◆ **Exercise aim**
Return the data below exactly, but only from the line containing "ート (WOMENS)" through the line containing "manchmal entsteht dabei eine ganz neue", with both of those lines included.

◆ **The data**
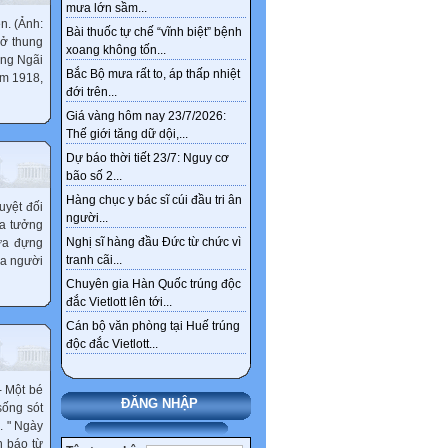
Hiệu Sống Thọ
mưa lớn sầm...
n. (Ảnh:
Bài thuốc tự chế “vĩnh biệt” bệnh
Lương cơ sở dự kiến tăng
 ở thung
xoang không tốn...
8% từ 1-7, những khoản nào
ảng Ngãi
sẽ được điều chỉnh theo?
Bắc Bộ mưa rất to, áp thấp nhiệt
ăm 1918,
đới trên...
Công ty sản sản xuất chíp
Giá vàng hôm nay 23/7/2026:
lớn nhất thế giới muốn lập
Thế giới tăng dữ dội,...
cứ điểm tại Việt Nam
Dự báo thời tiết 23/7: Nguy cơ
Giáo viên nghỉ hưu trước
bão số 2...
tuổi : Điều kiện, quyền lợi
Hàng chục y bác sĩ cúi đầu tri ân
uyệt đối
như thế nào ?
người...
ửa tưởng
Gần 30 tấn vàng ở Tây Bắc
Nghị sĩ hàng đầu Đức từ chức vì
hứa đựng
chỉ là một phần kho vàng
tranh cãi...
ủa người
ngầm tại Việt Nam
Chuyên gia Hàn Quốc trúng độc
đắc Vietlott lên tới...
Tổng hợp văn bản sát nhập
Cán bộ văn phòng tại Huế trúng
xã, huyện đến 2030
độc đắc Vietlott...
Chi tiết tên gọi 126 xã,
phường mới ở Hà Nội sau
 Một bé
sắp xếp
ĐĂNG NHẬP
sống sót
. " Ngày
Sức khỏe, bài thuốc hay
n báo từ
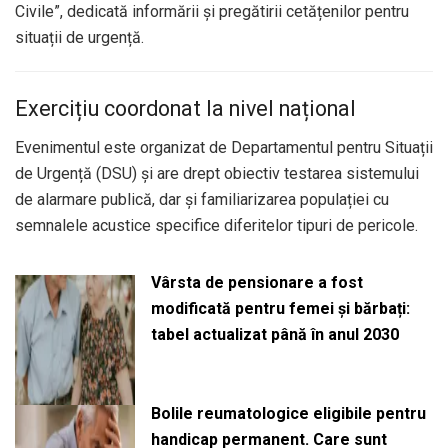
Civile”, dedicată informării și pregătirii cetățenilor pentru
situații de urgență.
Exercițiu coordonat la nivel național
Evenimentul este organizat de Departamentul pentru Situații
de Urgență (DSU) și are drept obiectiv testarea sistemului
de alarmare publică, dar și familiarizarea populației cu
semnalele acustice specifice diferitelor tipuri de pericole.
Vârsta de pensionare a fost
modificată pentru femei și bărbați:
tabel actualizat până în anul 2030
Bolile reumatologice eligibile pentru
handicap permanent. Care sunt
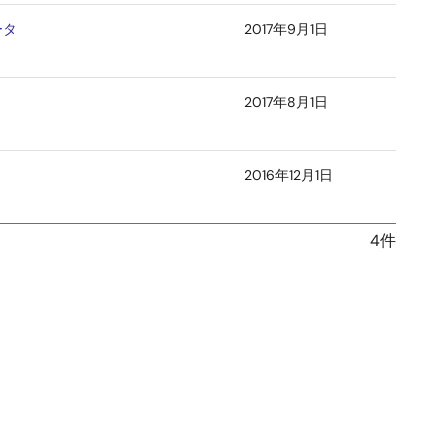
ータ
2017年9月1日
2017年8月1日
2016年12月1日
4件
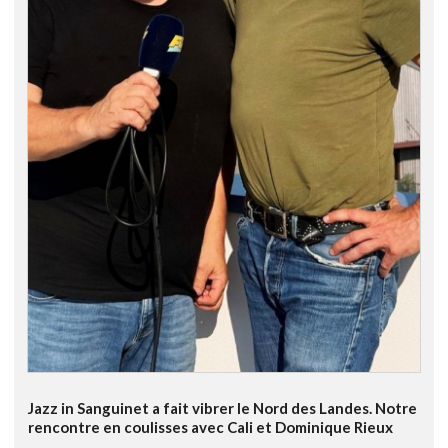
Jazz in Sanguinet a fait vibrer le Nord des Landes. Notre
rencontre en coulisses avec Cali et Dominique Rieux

==

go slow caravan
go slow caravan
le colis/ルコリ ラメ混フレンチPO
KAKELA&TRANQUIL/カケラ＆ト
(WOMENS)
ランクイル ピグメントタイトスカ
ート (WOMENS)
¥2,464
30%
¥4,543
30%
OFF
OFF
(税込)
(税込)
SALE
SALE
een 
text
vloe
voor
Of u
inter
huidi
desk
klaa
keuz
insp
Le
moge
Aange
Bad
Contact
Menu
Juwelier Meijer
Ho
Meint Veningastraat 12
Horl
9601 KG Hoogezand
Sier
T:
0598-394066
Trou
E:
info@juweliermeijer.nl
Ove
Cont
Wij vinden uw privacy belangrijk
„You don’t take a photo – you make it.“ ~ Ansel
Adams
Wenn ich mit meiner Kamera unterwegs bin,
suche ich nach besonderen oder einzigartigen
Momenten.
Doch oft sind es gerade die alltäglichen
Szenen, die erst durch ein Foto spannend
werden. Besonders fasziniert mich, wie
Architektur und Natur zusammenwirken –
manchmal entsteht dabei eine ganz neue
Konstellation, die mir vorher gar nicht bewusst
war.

==

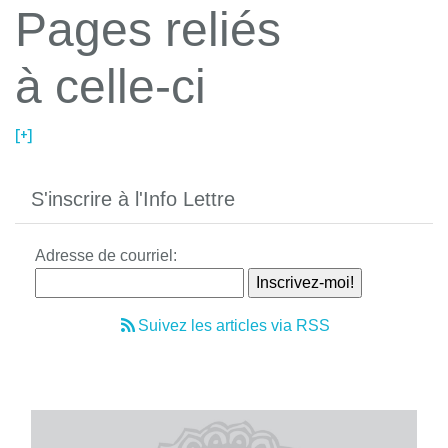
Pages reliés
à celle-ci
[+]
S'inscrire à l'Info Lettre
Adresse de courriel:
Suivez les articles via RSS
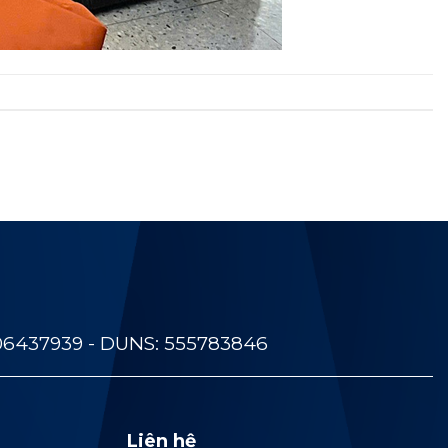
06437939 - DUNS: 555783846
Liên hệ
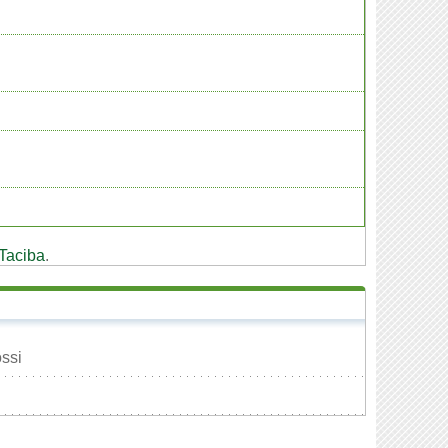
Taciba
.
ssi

◆ **Your solution**
ート (WOMENS)
¥2,464
30%
¥4,543
30%
OFF
OFF
(税込)
(税込)
SALE
SALE
een 
text
vloe
voor
Of u
inter
huidi
desk
klaa
keuz
insp
Le
moge
Aange
Bad
Contact
Menu
Juwelier Meijer
Ho
Meint Veningastraat 12
Horl
9601 KG Hoogezand
Sier
T:
0598-394066
Trou
E:
info@juweliermeijer.nl
Ove
Cont
Wij vinden uw privacy belangrijk
„You don’t take a photo – you make it.“ ~ Ansel
Adams
Wenn ich mit meiner Kamera unterwegs bin,
suche ich nach besonderen oder einzigartigen
Momenten.
Doch oft sind es gerade die alltäglichen
Szenen, die erst durch ein Foto spannend
werden. Besonders fasziniert mich, wie
Architektur und Natur zusammenwirken –
manchmal entsteht dabei eine ganz neue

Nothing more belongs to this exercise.